[Page extract]:
[Bf-committers] Separating node systems
lukas.toenne at googlemail.com
Tue Feb 15 09:32:08 CET 2011
As i mentioned last sunday, i already started this separation work on
the particles-2010 branch. IMO these changes can be merged to trunk
will little risk and effort, since they don't really add new
functionality, but rather move code to separate files and clean up
some of the function interfaces. Let me try to outline here what i
* Each tree type gets it's own .c file (CMP_nodetree.c,
SHD_nodetree.c, TEX_nodetree.c). The goal is to eventually have the
core node code free of all tree type and node type references.
* For each case where a functionality is specific to one or some of
the trees, a generic callback method is introduced. These are stored
in a bNodeTreeType interface struct, similar to bNodeType.
* The most common callback is for iterating over all node trees of a
type, which accesses scenes, materials and textures respectively.

[Excerpted data]:
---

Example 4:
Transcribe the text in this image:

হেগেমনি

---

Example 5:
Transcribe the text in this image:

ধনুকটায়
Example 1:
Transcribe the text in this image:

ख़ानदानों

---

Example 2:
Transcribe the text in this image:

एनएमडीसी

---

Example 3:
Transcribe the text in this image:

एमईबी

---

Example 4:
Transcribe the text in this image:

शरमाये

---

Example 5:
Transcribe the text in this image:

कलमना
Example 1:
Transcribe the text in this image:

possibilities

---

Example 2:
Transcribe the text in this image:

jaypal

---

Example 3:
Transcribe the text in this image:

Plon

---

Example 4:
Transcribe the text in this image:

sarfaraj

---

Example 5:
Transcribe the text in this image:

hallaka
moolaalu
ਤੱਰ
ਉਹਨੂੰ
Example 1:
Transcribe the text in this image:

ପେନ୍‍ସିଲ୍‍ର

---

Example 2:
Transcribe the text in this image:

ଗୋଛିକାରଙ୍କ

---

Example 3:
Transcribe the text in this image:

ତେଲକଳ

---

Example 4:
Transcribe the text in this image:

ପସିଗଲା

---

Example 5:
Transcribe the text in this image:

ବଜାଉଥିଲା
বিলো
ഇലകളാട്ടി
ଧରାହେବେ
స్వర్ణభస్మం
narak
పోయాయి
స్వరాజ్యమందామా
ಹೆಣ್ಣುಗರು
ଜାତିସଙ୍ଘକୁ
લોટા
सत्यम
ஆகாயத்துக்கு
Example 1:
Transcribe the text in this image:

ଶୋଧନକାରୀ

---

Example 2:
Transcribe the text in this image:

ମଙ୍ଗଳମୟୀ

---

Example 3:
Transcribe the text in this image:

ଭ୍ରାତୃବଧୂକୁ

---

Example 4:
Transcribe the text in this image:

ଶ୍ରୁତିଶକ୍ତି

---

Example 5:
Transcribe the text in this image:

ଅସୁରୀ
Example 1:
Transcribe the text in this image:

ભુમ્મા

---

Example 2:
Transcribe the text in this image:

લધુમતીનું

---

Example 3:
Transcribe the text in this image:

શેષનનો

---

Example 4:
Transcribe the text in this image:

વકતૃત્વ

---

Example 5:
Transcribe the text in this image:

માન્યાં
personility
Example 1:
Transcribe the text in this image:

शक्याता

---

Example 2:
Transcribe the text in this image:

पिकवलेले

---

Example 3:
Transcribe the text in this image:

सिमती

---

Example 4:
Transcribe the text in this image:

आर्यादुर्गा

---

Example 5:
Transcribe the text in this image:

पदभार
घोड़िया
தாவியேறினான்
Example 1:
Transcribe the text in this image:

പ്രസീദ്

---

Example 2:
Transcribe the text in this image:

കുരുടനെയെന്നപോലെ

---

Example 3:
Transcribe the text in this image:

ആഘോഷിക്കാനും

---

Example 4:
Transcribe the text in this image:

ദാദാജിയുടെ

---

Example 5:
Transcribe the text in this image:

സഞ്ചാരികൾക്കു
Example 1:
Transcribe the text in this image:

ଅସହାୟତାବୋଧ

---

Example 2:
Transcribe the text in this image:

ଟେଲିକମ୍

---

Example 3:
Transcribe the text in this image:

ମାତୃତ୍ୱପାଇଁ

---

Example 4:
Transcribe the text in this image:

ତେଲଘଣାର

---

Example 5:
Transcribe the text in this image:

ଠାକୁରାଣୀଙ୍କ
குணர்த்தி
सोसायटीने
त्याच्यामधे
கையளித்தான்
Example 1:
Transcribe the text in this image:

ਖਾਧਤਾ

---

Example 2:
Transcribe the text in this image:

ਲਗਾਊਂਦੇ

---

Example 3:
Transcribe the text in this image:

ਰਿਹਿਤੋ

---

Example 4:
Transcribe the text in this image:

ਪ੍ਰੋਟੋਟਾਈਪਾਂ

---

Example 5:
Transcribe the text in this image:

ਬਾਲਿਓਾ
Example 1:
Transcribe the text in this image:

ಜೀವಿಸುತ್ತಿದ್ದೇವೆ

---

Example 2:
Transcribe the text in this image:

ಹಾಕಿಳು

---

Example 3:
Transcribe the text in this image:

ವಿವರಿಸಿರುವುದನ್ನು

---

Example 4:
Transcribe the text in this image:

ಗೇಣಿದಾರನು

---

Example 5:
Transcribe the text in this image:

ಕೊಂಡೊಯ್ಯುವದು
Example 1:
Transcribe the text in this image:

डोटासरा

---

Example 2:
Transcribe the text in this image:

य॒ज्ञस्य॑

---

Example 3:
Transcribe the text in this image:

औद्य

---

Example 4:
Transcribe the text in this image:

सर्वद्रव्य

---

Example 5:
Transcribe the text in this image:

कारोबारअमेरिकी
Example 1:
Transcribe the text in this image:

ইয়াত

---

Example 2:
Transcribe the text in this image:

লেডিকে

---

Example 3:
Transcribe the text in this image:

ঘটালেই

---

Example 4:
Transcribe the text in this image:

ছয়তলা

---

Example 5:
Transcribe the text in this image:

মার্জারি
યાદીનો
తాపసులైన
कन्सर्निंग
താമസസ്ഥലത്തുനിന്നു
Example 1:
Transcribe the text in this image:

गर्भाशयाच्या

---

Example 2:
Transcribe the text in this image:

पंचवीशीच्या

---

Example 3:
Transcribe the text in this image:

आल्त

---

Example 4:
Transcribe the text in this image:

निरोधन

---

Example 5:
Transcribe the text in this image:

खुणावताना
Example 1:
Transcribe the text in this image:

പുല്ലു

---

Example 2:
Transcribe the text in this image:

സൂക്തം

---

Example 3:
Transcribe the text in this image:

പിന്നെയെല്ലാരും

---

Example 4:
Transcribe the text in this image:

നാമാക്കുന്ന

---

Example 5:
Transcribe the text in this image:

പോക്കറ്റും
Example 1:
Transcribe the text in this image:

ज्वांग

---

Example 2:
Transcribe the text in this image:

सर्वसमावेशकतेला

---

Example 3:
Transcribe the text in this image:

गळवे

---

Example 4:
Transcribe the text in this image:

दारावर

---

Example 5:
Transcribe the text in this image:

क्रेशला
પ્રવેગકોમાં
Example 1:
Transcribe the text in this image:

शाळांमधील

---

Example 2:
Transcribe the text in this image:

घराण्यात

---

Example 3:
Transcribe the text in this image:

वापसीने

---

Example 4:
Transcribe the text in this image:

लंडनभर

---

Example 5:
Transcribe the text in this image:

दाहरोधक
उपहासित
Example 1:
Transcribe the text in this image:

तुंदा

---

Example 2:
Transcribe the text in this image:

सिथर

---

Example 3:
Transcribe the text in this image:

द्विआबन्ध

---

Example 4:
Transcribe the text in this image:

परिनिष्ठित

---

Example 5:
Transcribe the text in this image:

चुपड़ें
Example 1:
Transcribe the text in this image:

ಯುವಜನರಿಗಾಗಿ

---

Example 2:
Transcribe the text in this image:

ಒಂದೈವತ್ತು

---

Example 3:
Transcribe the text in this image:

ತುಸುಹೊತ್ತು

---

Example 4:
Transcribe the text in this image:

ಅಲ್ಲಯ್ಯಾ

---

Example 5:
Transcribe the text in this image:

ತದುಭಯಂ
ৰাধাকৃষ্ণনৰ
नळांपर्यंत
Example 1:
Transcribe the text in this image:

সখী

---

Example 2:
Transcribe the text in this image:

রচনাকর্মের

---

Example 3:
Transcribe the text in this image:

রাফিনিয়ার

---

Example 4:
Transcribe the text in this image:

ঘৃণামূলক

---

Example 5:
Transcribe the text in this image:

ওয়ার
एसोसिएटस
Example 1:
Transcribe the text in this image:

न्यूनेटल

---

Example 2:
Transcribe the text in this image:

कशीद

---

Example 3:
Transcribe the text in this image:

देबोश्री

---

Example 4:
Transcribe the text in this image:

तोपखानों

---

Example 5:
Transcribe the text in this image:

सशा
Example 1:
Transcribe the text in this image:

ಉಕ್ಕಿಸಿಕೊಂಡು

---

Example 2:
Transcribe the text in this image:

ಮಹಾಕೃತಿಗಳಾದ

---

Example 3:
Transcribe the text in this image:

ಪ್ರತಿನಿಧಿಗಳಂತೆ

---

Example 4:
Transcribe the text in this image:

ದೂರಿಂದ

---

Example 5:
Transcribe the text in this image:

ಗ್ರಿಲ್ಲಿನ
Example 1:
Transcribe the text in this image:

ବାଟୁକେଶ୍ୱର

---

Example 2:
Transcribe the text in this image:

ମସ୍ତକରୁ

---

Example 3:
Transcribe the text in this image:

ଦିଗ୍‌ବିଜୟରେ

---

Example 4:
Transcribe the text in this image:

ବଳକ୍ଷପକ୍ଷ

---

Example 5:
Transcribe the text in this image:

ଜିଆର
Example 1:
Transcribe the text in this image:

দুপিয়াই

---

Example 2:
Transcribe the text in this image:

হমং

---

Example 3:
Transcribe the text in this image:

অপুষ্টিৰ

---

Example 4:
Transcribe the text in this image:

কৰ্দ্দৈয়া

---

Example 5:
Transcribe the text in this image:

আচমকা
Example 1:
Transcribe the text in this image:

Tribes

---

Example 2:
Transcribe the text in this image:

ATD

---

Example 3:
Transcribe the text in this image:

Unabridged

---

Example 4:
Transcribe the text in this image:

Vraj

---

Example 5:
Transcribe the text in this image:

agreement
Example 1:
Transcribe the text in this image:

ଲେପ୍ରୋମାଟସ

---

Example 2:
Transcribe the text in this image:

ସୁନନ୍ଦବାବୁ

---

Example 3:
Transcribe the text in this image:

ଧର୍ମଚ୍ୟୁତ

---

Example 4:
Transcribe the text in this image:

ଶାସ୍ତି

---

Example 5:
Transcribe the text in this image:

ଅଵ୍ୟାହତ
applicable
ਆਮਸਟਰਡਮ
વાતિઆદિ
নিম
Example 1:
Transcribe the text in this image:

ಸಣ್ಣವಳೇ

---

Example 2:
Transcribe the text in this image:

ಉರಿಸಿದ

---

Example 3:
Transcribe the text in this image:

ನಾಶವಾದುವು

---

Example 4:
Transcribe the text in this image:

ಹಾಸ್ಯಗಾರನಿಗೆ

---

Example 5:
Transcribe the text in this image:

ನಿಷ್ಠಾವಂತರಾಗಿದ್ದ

[Given task 1]:
In the mailing-list post on separating node systems, which branch was the separation work started on?
[Given task 2]:
Resume the mailing-list post on separating node systems after its last sentence.

[Exercise answer 1]:
The particles-2010 branch.

[Exercise answer 2]:
Others can be used for only compositor nodes (or another tree type),
such as management of preview and "cache" data. Callbacks should be
kept as generic as possible, which forces a bit of abstraction work (a
* The way node types (i.e. bNodeType structs) are defined has already
been changed in trunk recently. This now uses initialization functions
instead of simply writing down values of the struct. This means that
changing and extending the node type struct is much easier because one
doesn't have to update all node .c files every time.
* Right now i'm working on moving all references to concrete node
types out of the core code as well. E.g. there are often function
calls only for viewer or output nodes and especially group nodes are
handled differently. Replacing these by generic callbacks in bNodeType
makes code much easier to understand and maintain.
* The design- vs. execution code separations is still a bit
incomplete. My idea of a clean system would be that the "design-time"
code knows as little about execution data as possible. When a tree is
executed it should create the execution data "on-top" of the
bNodeTree, bNode and bNodeSocket structures.
Basically i think execution should work in these rough steps:
1) For each instance of an execution call to a node tree, an
"execution data" struct is created. This is independent from the
bNodeTree (the tree doesn't know about this, unlike currently where
the tree stores the actual data stack!). The execution instance
references the bNodeTree, but not the other way around.
2) In order to prevent conflicts between editing and reading the tree
structure, a local copy of the node tree (and all trees used in
groups, etc.) is created. Currently this only happens in compo trees
afaik, but could be done in general.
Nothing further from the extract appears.